If you build something original, would pride normally prevent others from copying you? - amichail

And if your idea turns out to be a good one, perhaps by then you would have a first-mover advantage anyway?<p>Moreover, if people do copy you, then they are in a way helping you by promoting your original idea.<p>I guess the question here is whether IP protection is really necessary and whether discussing your ideas in public is a reasonable thing to do.
======
tracer
As it's always been said, idea's are a dime-a-dozen, it's the implimentation
that counts. If someone copies you then you just have to out do them with
better features or support. My feeling, is if you're trying to prevent someone
from competing with you, you may win in the short run, but in the long run
you'll probably lose.

By trying to stop other people from competing against you it diverts your
time, energy, and resources to something that could be better used to make
your product better. Lets say you are successful and you stop the person from
competing directly with you, two other projects might pop up that do the same
or similar tasks that your project does. Now you'll have to go after them, ad
infinitum.

Next, while this won't affect your customers it may affect your investors or
possible community which you have gained. Some people may take your attack as
being childish or as being a weakness to your person. Your reputation may
suffer as an end result and you'll lose the confidence of your investors and
the community you built up may leave because they don't like your attitude.

It's a touchy subject and I'm not the most knowledgeable person as I've never
really been in this situation. However, I've always felt it's better to just
push on. Competition is good for you and the customers. While you may feel
like it's harming your bottom line, you'll probably end up with a much better
product that will prevent a much larger corporation with much more resources
from entering your market bruteforce because you have a battle-tested product
with a good amount of features.

------
andhapp
I will just give a simple example: Apple released iPhone and it was a
tremendous hit all over the world.

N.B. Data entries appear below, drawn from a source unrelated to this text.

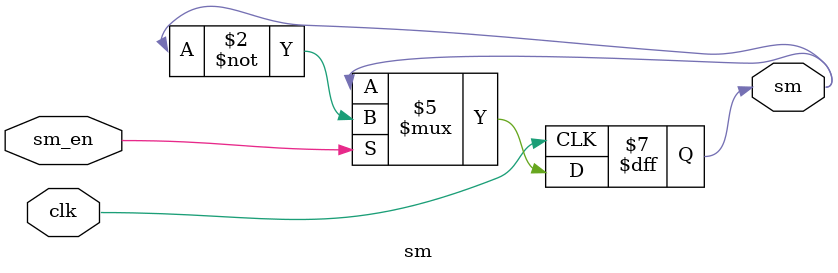
<source format=v>
module sm(
    input clk,sm_en,
    output reg sm);

initial sm=1'b0;

always @(negedge clk) //下降沿
begin
    if(sm_en) sm<=~sm; //使能信号为1 取反
    else sm<=sm; //使能信号为0 保持
end
endmodule

</source>
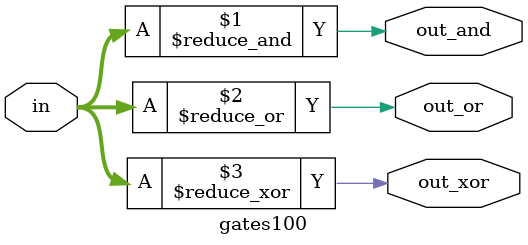
<source format=v>
module gates100 (
  input [99:0] in,
  output out_and,
  output out_or,
  output out_xor

);

  assign out_and = &in;
  assign out_or = |in;
  assign out_xor = ^in;

endmodule




</source>
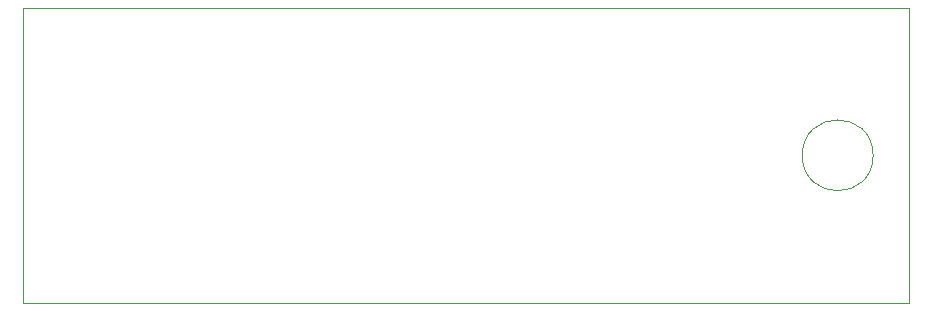
<source format=gm1>
G04 #@! TF.GenerationSoftware,KiCad,Pcbnew,(6.99.0-2103-gdc6c27b686)*
G04 #@! TF.CreationDate,2022-07-02T11:52:24+09:00*
G04 #@! TF.ProjectId,Boeing,426f6569-6e67-42e6-9b69-6361645f7063,rev?*
G04 #@! TF.SameCoordinates,Original*
G04 #@! TF.FileFunction,Profile,NP*
%FSLAX46Y46*%
G04 Gerber Fmt 4.6, Leading zero omitted, Abs format (unit mm)*
G04 Created by KiCad (PCBNEW (6.99.0-2103-gdc6c27b686)) date 2022-07-02 11:52:24*
%MOMM*%
%LPD*%
G01*
G04 APERTURE LIST*
G04 #@! TA.AperFunction,Profile*
%ADD10C,0.100000*%
G04 #@! TD*
G04 APERTURE END LIST*
D10*
X100000000Y-50000000D02*
X175000000Y-50000000D01*
X175000000Y-50000000D02*
X175000000Y-75000000D01*
X175000000Y-75000000D02*
X100000000Y-75000000D01*
X100000000Y-75000000D02*
X100000000Y-50000000D01*
X172000000Y-62500000D02*
G75*
G03*
X172000000Y-62500000I-3000000J0D01*
G01*
M02*

</source>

All other phone companies tried to copy
it...outcome...not as successful. Reason: because these companies do not have
the vision, passion, dedication for the product. So even if someone takes your
idea it does not mean they will be able to deliver it better.

Au Contraire: Google produced a better search engine to other present at the
time of launch like Alta Vista and Lycos.

To summarise, if you have an original idea executed nicely customers would
come to you.